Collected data
[Start of section]

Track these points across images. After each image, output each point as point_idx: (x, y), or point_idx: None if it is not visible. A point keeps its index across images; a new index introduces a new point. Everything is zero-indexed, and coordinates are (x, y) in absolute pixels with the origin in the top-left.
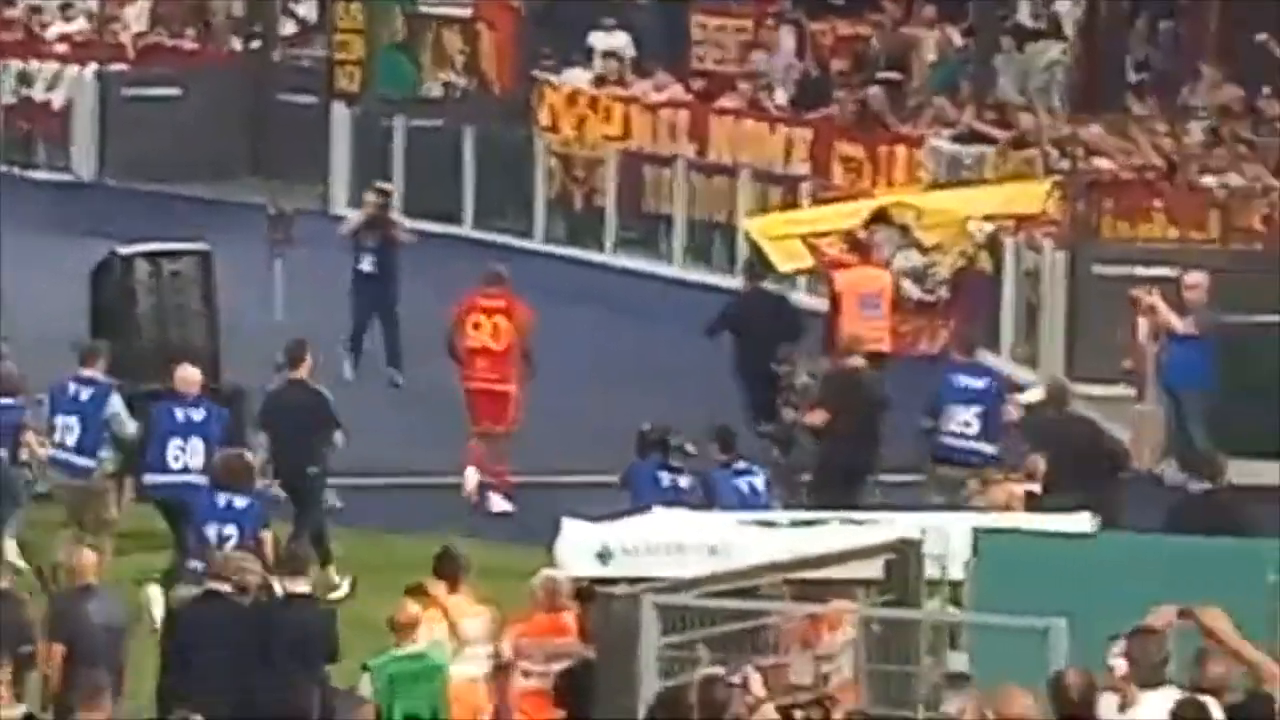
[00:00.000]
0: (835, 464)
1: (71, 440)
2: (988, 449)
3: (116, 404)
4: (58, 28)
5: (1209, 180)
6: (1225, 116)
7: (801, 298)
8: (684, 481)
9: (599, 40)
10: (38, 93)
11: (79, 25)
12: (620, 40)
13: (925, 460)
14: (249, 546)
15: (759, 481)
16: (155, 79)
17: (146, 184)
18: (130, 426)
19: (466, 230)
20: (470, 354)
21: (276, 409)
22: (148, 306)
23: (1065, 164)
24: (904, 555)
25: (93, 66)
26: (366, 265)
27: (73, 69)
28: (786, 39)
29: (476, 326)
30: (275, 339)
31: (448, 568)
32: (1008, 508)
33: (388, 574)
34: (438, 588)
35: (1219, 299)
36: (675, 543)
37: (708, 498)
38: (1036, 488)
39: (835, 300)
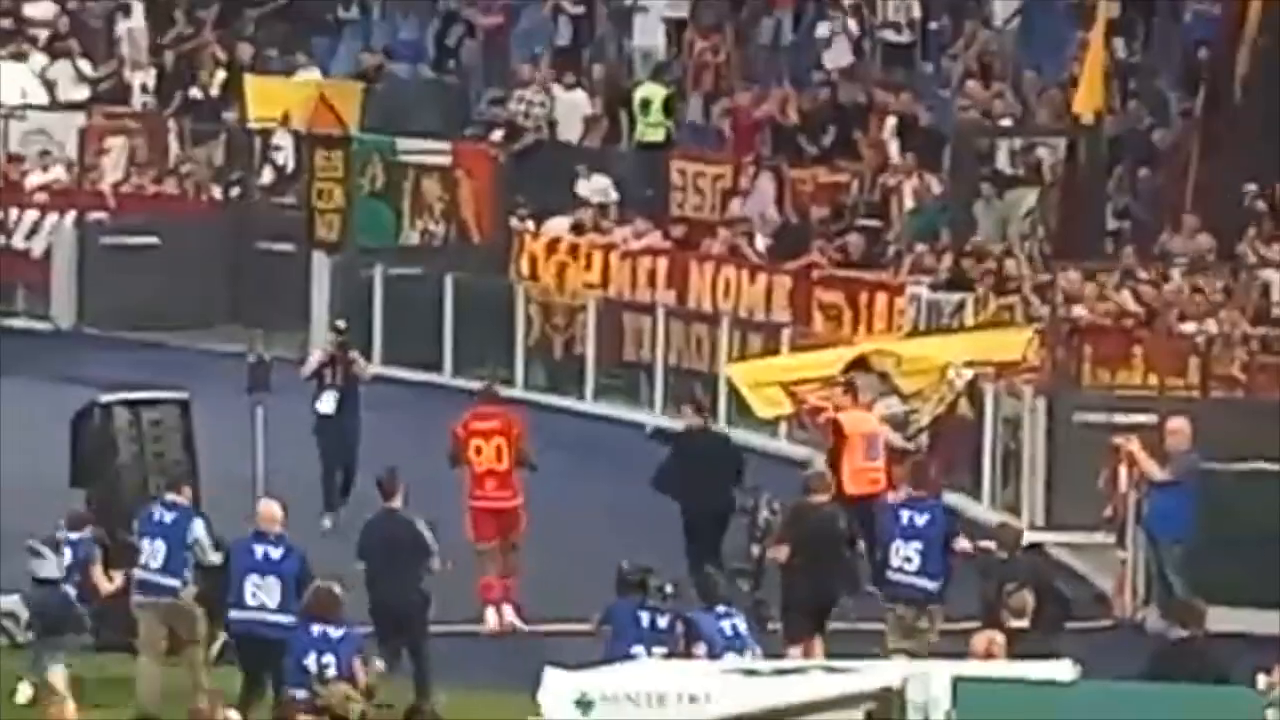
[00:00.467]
0: (799, 596)
1: (156, 563)
2: (929, 585)
3: (199, 530)
4: (36, 176)
5: (1188, 327)
6: (1203, 264)
7: (781, 444)
8: (663, 621)
9: (584, 186)
10: (17, 241)
11: (57, 174)
12: (603, 184)
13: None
14: (346, 677)
15: (740, 624)
16: (134, 228)
17: (126, 332)
18: (213, 554)
19: (446, 378)
20: (478, 477)
21: (373, 539)
22: (128, 455)
23: (1045, 311)
24: (885, 703)
25: (71, 215)
26: (327, 405)
27: (52, 217)
28: (766, 186)
29: (479, 451)
30: (254, 487)
31: None
32: (989, 655)
33: None
34: None
35: (1199, 446)
36: (656, 691)
37: (689, 640)
38: (1025, 624)
39: (840, 442)
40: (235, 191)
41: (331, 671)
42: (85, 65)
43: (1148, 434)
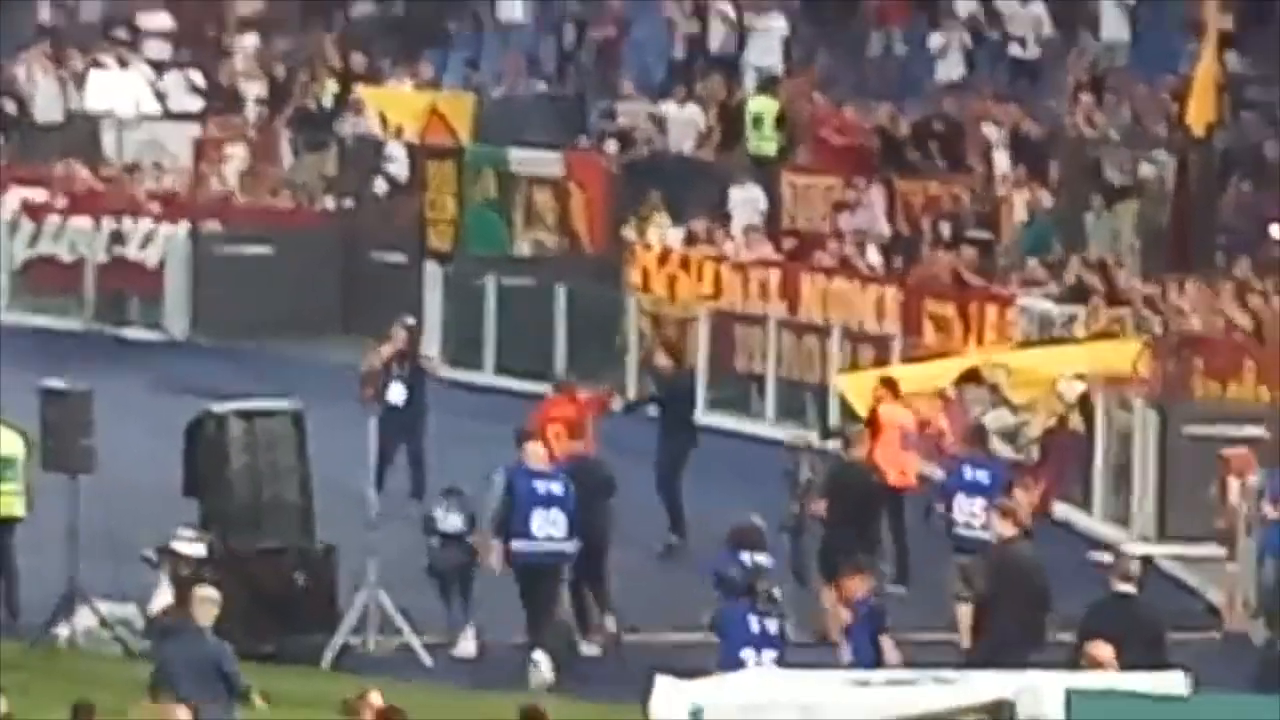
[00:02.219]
0: (835, 548)
1: None
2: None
3: None
4: (151, 185)
5: None
6: None
7: None
8: (772, 625)
9: (737, 194)
10: (131, 251)
11: (171, 184)
12: (755, 193)
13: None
14: None
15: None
16: (247, 238)
17: (239, 342)
18: None
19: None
20: None
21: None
22: (241, 464)
23: (1156, 323)
24: (997, 715)
25: (185, 225)
26: (395, 396)
27: (165, 227)
28: (876, 198)
29: (556, 437)
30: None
31: None
32: (1101, 665)
33: None
34: None
35: None
36: (767, 701)
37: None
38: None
39: (876, 433)
40: (348, 202)
41: None
42: (198, 76)
43: (1258, 447)
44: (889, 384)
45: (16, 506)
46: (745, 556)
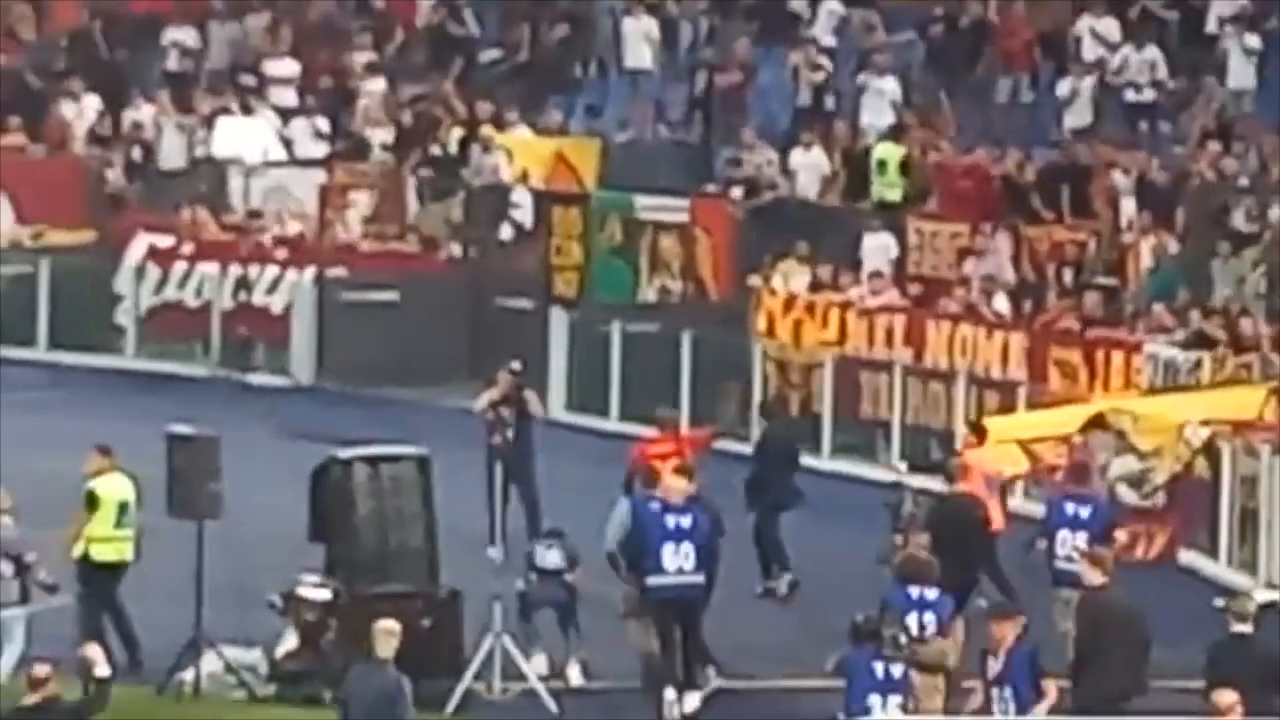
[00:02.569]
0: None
1: None
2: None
3: None
4: (277, 231)
5: None
6: None
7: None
8: (896, 671)
9: (870, 241)
10: (257, 297)
11: (297, 229)
12: (887, 240)
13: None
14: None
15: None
16: (373, 283)
17: (364, 388)
18: None
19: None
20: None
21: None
22: (366, 510)
23: None
24: None
25: (311, 271)
26: (500, 439)
27: (291, 273)
28: (1002, 245)
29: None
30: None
31: None
32: (1228, 711)
33: None
34: None
35: None
36: None
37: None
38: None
39: (964, 477)
40: (473, 248)
41: (931, 630)
42: (323, 122)
43: None
44: (978, 430)
45: (127, 552)
46: (914, 590)
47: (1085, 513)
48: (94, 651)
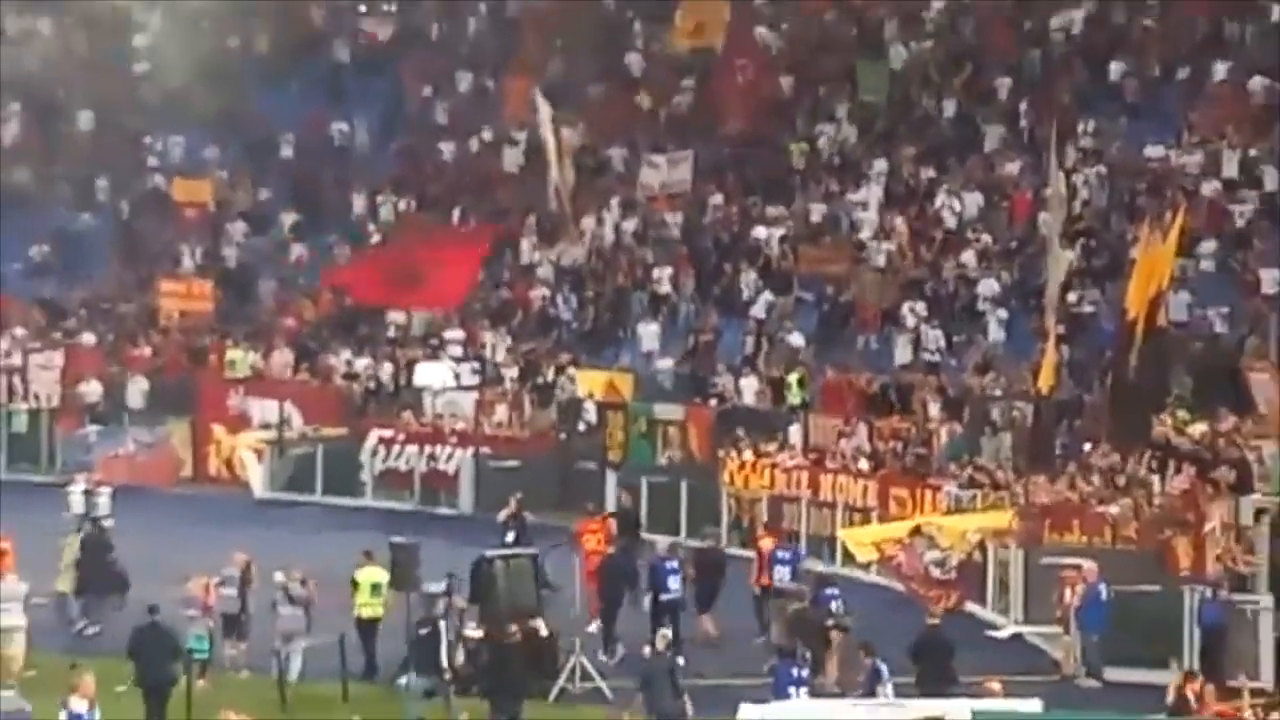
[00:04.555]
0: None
1: None
2: None
3: None
4: (451, 427)
5: (1106, 509)
6: (1112, 473)
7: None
8: (805, 673)
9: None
10: (440, 465)
11: (462, 426)
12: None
13: None
14: None
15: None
16: (505, 456)
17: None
18: None
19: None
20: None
21: None
22: (502, 586)
23: (1022, 499)
24: None
25: (471, 450)
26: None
27: (459, 451)
28: (861, 430)
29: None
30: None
31: None
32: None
33: None
34: None
35: (1110, 575)
36: (802, 715)
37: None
38: None
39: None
40: (563, 435)
41: None
42: (476, 365)
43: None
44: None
45: (380, 611)
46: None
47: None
48: None
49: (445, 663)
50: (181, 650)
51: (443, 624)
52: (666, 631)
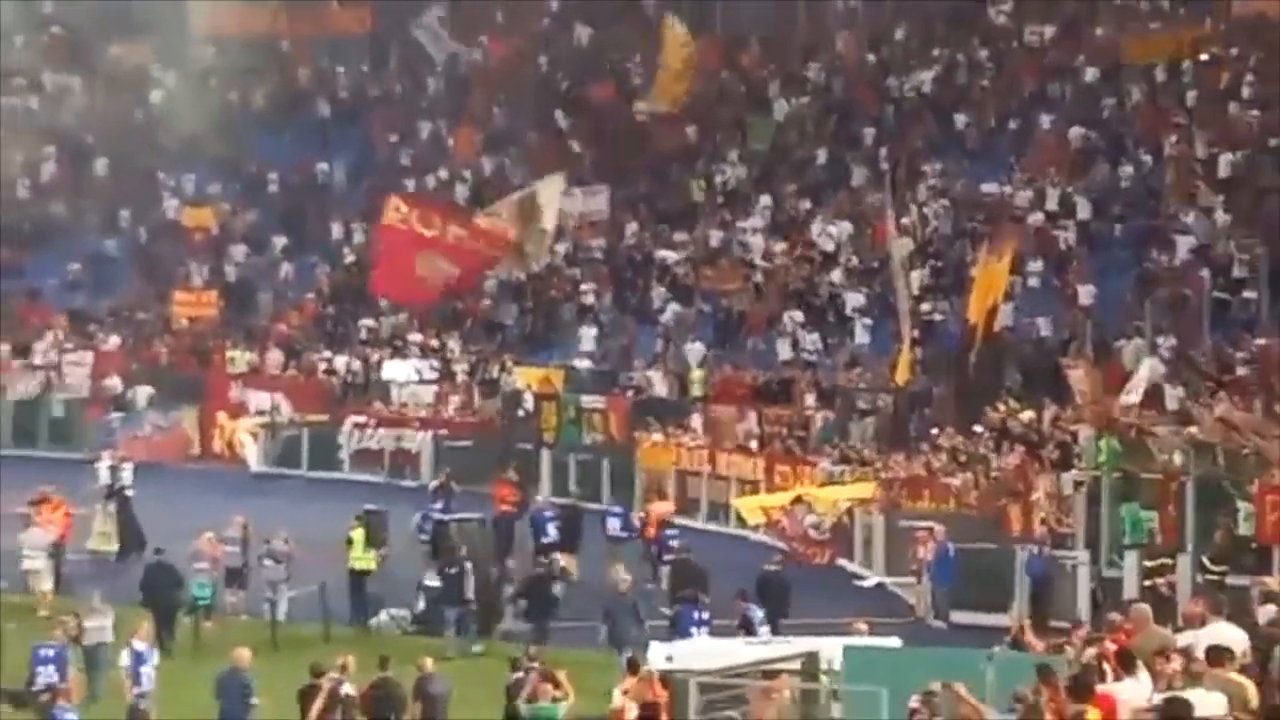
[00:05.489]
0: None
1: None
2: None
3: None
4: (414, 414)
5: (951, 481)
6: (956, 451)
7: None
8: (705, 615)
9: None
10: (405, 445)
11: (424, 413)
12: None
13: None
14: None
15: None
16: (459, 437)
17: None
18: None
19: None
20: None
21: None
22: (457, 544)
23: (884, 473)
24: (813, 657)
25: (430, 433)
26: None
27: (421, 434)
28: (752, 417)
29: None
30: None
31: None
32: (861, 633)
33: None
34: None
35: (954, 536)
36: (704, 651)
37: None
38: None
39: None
40: (505, 420)
41: None
42: (435, 363)
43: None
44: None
45: (371, 564)
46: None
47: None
48: None
49: (470, 595)
50: (183, 581)
51: (467, 564)
52: (625, 574)
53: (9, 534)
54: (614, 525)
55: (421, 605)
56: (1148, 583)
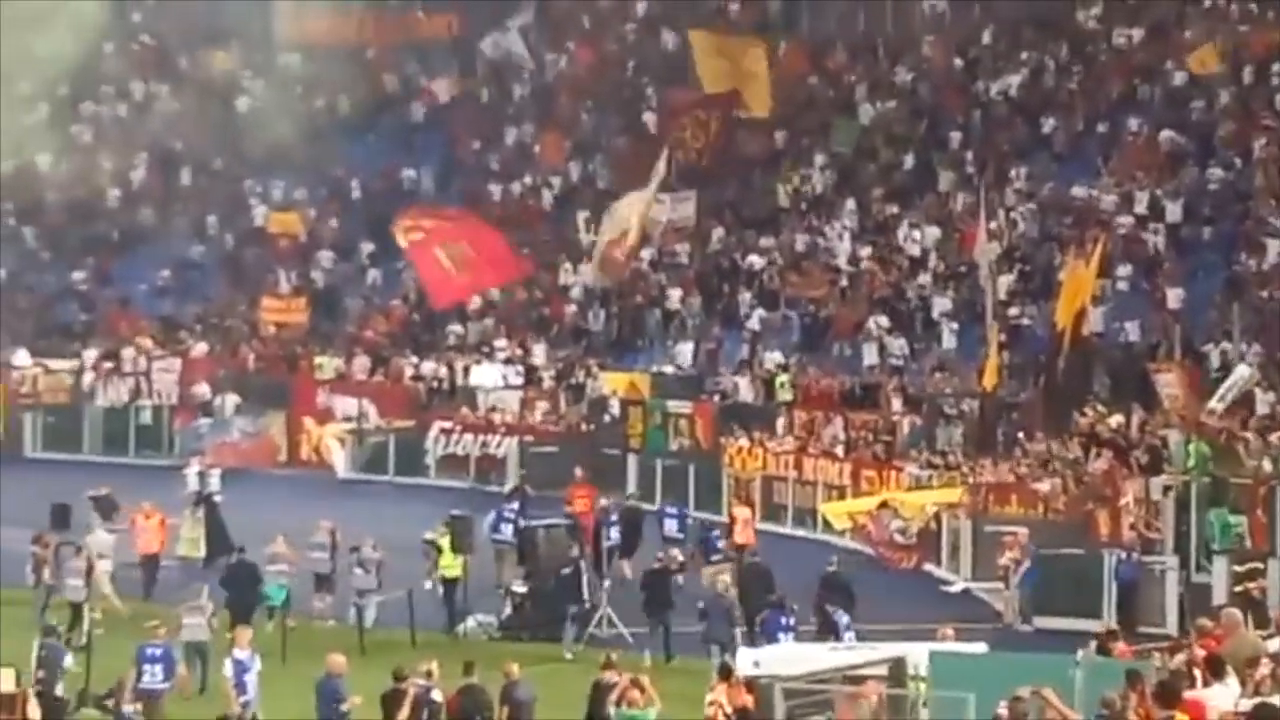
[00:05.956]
0: None
1: None
2: None
3: None
4: (500, 419)
5: (1039, 486)
6: (1044, 456)
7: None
8: (792, 621)
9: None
10: (491, 450)
11: (510, 418)
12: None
13: None
14: None
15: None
16: (545, 443)
17: (541, 491)
18: None
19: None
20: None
21: None
22: (543, 549)
23: (971, 478)
24: (900, 662)
25: (515, 438)
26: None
27: (507, 439)
28: (838, 423)
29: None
30: None
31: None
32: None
33: None
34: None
35: (1042, 542)
36: (792, 657)
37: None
38: None
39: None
40: (592, 426)
41: None
42: (519, 368)
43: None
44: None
45: (459, 571)
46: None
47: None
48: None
49: (586, 593)
50: (261, 579)
51: (582, 564)
52: (725, 576)
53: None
54: (671, 527)
55: (508, 610)
56: (1239, 588)
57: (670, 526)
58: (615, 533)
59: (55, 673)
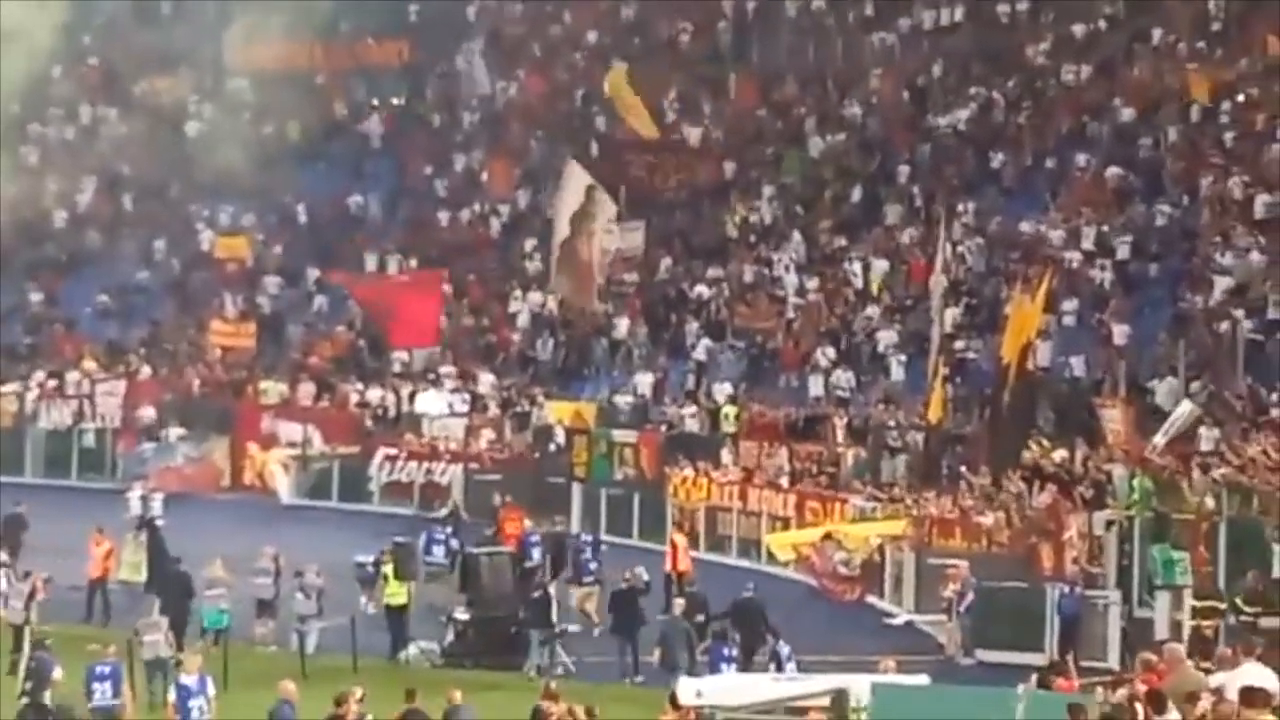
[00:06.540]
0: None
1: None
2: None
3: None
4: (444, 447)
5: (983, 519)
6: (988, 490)
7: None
8: (735, 653)
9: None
10: (435, 477)
11: (455, 446)
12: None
13: None
14: None
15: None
16: (488, 471)
17: (483, 519)
18: None
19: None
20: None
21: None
22: (486, 576)
23: (915, 510)
24: (842, 694)
25: (460, 465)
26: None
27: (452, 466)
28: (782, 453)
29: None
30: None
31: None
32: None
33: None
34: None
35: (978, 573)
36: (733, 687)
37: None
38: None
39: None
40: (537, 454)
41: None
42: (465, 397)
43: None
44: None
45: (405, 599)
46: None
47: None
48: None
49: (554, 619)
50: (194, 592)
51: (551, 589)
52: (680, 600)
53: (53, 560)
54: (586, 554)
55: (451, 637)
56: (1192, 623)
57: (586, 554)
58: (538, 553)
59: (44, 684)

[End of section]

Give exactly the lines above that run from the line with "47: (1085, 513)" to the line with "59: (55, 673)", both included, leaving every picture out.

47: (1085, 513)
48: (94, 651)
[00:04.555]
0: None
1: None
2: None
3: None
4: (451, 427)
5: (1106, 509)
6: (1112, 473)
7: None
8: (805, 673)
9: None
10: (440, 465)
11: (462, 426)
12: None
13: None
14: None
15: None
16: (505, 456)
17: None
18: None
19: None
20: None
21: None
22: (502, 586)
23: (1022, 499)
24: None
25: (471, 450)
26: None
27: (459, 451)
28: (861, 430)
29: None
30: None
31: None
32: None
33: None
34: None
35: (1110, 575)
36: (802, 715)
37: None
38: None
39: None
40: (563, 435)
41: None
42: (476, 365)
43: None
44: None
45: (380, 611)
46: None
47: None
48: None
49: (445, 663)
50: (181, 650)
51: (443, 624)
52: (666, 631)
[00:05.489]
0: None
1: None
2: None
3: None
4: (414, 414)
5: (951, 481)
6: (956, 451)
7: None
8: (705, 615)
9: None
10: (405, 445)
11: (424, 413)
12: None
13: None
14: None
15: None
16: (459, 437)
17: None
18: None
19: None
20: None
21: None
22: (457, 544)
23: (884, 473)
24: (813, 657)
25: (430, 433)
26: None
27: (421, 434)
28: (752, 417)
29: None
30: None
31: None
32: (861, 633)
33: None
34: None
35: (954, 536)
36: (704, 651)
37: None
38: None
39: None
40: (505, 420)
41: None
42: (435, 363)
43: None
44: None
45: (371, 564)
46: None
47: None
48: None
49: (470, 595)
50: (183, 581)
51: (467, 564)
52: (625, 574)
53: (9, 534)
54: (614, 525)
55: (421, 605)
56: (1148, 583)
[00:05.956]
0: None
1: None
2: None
3: None
4: (500, 419)
5: (1039, 486)
6: (1044, 456)
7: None
8: (792, 621)
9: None
10: (491, 450)
11: (510, 418)
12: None
13: None
14: None
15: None
16: (545, 443)
17: (541, 491)
18: None
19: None
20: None
21: None
22: (543, 549)
23: (971, 478)
24: (900, 662)
25: (515, 438)
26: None
27: (507, 439)
28: (838, 423)
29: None
30: None
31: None
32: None
33: None
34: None
35: (1042, 542)
36: (792, 657)
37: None
38: None
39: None
40: (592, 426)
41: None
42: (519, 368)
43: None
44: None
45: (459, 571)
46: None
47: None
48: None
49: (586, 593)
50: (261, 579)
51: (582, 564)
52: (725, 576)
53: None
54: (671, 527)
55: (508, 610)
56: (1239, 588)
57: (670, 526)
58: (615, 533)
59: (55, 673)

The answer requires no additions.